A congressional hearing last week, where whistleblowers took issue with the administration’s initial explanation that the attacks were the spontaneous outgrowth of an unrelated protest (and not a terrorist attack) gave rise to new demands for more information from the administration.

President Barack Obama has dismissed Republicans’ interest in the administration’s evolving explanation for the attack as a "sideshow,” as recently as this Monday.

"The whole issue of talking points, frankly, throughout this process has been a sideshow,” he said. "What we have been very clear about throughout was that immediately after this event happened, we were not clear who exactly had carried it out, how it had occurred, what the motivations were.”

Underlying Republicans’ interest in the Benghazi matter – at which they’ve kept now for six months – is a suspicion that the administration clouded the reality of the attack so as to not damage Obama’s prospects for re-election.

The release of the e-mails put tremendous pressure on the Obama administration as they said the talking points were not changed, although the emails show that the talking points had been adjusted to remove mentions of al-Qaeda.

According to The Washington Post, the initial CIA draft said that the attack was carried out by a group consisting of al-Qaeda-affiliated Islamic extremists from Ansar al-Sharia and angry demonstrators. Although the White House did not raise any issues with the assessment, the emails show that the CIA Deputy Director Michael Morell removed the reference to al-Sharia because that assessment was classified at the time and because FBI officials said making the information public could compromise investigations.

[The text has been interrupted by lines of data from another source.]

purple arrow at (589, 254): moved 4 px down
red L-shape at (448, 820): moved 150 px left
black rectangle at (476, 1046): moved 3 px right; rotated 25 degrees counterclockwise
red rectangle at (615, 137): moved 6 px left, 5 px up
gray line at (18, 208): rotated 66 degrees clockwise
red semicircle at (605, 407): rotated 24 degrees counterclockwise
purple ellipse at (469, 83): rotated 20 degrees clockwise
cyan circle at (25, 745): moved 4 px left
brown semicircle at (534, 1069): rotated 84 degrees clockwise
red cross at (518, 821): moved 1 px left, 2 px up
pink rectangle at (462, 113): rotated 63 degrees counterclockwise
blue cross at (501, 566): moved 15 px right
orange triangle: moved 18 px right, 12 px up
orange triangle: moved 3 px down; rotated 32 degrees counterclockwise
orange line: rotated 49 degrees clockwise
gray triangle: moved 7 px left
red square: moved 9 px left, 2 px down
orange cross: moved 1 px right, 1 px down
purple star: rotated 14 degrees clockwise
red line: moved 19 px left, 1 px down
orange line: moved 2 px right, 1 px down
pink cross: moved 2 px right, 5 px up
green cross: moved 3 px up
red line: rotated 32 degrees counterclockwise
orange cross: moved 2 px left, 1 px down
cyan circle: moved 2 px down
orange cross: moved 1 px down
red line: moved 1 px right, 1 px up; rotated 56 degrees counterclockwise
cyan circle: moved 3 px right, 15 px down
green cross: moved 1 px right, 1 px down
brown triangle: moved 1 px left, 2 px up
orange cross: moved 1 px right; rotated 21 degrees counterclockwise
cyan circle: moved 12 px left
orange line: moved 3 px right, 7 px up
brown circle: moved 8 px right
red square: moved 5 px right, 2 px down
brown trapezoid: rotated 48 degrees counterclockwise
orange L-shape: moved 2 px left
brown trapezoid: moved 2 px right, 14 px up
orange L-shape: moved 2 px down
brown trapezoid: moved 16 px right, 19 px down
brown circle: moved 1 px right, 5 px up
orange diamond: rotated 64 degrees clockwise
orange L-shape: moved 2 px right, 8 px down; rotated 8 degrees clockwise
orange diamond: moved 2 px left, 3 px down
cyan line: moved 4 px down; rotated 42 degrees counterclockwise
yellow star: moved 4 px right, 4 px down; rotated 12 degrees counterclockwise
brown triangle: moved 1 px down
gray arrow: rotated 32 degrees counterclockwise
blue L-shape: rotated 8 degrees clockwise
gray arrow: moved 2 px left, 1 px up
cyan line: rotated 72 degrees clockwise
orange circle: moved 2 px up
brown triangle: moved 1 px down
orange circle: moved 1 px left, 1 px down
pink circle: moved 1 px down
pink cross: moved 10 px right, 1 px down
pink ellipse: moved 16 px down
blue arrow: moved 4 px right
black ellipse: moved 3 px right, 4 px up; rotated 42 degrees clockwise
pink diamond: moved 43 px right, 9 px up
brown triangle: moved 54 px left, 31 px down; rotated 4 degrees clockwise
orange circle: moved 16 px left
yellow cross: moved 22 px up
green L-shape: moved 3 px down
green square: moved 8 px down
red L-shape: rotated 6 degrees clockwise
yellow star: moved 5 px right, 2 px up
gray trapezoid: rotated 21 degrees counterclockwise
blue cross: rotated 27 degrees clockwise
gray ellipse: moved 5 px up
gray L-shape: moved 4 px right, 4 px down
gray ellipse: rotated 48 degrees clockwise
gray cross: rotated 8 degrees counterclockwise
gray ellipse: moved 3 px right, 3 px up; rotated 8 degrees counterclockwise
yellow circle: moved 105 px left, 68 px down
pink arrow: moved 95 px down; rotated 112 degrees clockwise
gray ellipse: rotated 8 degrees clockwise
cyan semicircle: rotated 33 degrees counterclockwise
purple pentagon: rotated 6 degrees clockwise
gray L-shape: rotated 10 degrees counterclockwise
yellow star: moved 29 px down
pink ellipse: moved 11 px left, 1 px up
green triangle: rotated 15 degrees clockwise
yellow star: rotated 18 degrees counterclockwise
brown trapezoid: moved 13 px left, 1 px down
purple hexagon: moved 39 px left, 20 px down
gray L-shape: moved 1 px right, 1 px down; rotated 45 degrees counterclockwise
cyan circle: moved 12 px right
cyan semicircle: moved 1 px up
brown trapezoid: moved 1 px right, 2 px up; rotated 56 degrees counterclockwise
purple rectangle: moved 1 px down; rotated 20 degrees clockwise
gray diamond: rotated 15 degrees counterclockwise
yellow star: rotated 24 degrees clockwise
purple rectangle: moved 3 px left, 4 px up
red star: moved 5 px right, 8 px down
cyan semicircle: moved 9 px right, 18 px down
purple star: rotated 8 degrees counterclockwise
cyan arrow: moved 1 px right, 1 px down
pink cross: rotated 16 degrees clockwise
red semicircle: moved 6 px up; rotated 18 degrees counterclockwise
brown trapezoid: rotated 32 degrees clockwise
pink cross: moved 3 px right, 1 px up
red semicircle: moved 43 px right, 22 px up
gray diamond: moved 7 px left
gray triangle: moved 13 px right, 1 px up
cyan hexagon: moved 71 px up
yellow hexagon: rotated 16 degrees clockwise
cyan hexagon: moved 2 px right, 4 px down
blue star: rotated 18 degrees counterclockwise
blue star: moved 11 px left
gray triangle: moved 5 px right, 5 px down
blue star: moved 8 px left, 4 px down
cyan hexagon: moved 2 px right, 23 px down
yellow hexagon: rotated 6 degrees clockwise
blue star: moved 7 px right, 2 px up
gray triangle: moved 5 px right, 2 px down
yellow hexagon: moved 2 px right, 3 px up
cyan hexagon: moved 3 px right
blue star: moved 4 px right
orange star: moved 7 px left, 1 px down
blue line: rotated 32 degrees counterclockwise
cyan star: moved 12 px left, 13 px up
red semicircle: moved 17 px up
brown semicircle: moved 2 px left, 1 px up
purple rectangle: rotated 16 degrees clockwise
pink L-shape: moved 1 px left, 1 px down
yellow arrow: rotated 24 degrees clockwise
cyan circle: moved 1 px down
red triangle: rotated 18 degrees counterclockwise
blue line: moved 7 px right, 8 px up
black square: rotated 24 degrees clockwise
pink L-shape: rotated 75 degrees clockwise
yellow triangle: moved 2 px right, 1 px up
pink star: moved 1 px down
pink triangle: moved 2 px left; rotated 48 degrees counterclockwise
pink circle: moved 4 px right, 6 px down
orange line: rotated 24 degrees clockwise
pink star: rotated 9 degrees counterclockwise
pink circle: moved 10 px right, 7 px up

In addition, the emails prove that the phrase "with ties to al-Qaeda" was dropped at the request of the CIA and not the White House. CIA analysts who recommended the change said there was no intelligence to support the assertion at the time. The reference to Ansar al-Sharia was removed at the request of the State Department with the approval of the CIA for the same reasons, the White House claimed.

Another change that has attracted heavy attention from Republicans in Congress was the removal of a warning about the security situation in Benghazi. The e-mails show that Victoria Nuland, who was then the spokeswoman for State, objected to the inclusion of that warning. She said that it "could be abused by Members to beat the State Department for not paying attention to agency warnings so why do we want to feed that either?”

Other changes were of a more general nature related to accuracy and logic in use of language.